Page extract Start Marker

Hundreds of thousands of lawsuits were filed against BP and Transocean. In one suit, the largest-ever of its kind, BP agreed to pay the US Government $4.5 billion in fines. The company would pay dozens of billions more for its role in the spill.
But major players in the petroleum industry are extremely powerful and influential. Although BP suffered many legal consequences, the company also released its own independent reports that downplayed the role BP had in the disaster as well as the effects still being felt in and around the Gulf. So naturally, when Hollywood decided to release a movie villainizing the company and championing the men and women who worked and perished aboard the rig, BP wasn’t happy about it.
In an interview with NPR, Deepwater Horizon director Peter Berg explained, “We had problems because BP was not particularly thrilled that we were making the film. You know, BP and the oil industry in general appropriately wields a lot of power in that community, and they pay a lot of mortgages. And because we were making a film about the oil spill, the oil blowout and what happened that day, BP was not— not only were they not a big advocate or very supportive, but they actually became a very effective disruptor.”
That’s right: BP actively tried to make filming this movie as difficult as possible, if not stop it completely.

Page extract End Marker
Data provided Start Marker

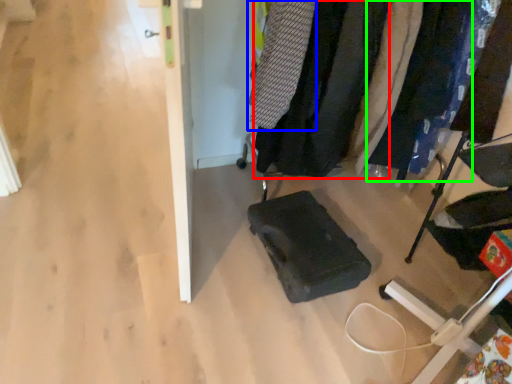
Question: Which object is positioned closest to clothing (highlighted by a red box)? Select from clothing (highlighted by a blue box) and clothing (highlighted by a green box).

Choices:
 (A) clothing
 (B) clothing

Answer: (A)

Data provided End Marker

### What to work on
• A. In the passage on BP and the Deepwater Horizon film, how much did BP agree to pay the US Government in fines in the largest suit of its kind?
• B. Carry on the passage about BP and the Deepwater Horizon film, picking up after its final sentence.
The records play no part in the work that comes next.

### List of answers
• A. BP agreed to pay $4.5 billion in fines.

• B.
Berg went on, “We couldn’t get access to many of the things that we wanted to. We couldn’t get access to the boats, to some of the helicopters, to some of the men and women that we wanted to speak to. But the biggest thing we couldn’t get access to, which is what we wanted the most, was an oil rig. You know, one of these big, deepwater platforms. We tried and were politely but firmly declined on at every turn. And that was challenging because we— I had always thought we would be able to film a portion of the movie on a real, you know, rig. And when it became apparent that we couldn’t, the next best option was to build a sizable 85 percent to scale recreation of a rig, which we did.”
Clearly, BP is not happy about this dramatic and souped-up testimonial of what happened aboard the Deepwater Horizon on April 20, 2010. Could it be a further admission of their guilt? Regardless, BP understands the negative effect a highly-publicized retelling of this story will have on its reputation.
But are the oil companies the only ones to blame for the Deepwater Horizon disaster? Perhaps not.
Oil is all around us. You use it. I use it. And where there is demand, there must be a supply. What feels like need on our day-to-day level can translate to major greed on a larger scale, be it between businesses or nations. And many times, this greed results in political or environmental disaster with consequences that we, the average citizens, feel and bear the brunt of in our day-to-day lives.
Here’s director Peter Berg’s take on it:
“You know, I’ve been asked why I didn’t make a film about the oil spill or about the environmental aspects of […] this event. And my answer is […] I believe that’s been, you know, pretty well covered. I think we all understand. And most people, if they do any research at all, understand that, you know, BP’s paid in excess of $60 billion in fines as a result of that incident. And people are aware of the oil spill.
“I didn’t really think it was critical to make a film attacking BP. Although I think, you know, John Malkovich does a great job of conveying the ruthlessness that some of the BP company men, you know, used to create pressure to get what they wanted. BP was behind schedule and they were over budget with this rig. And there was a lot of pressure to cut corners.
“But […] you know, as true as that is, it’s obvious that we are all complacent in this addictive dance that we do with fuel. And, you know, anybody that flies in planes or wears petroleum-based clothing or takes their children to work or, you know, anything. And we obviously […] are very interdependent and in many ways responsible for this drilling.”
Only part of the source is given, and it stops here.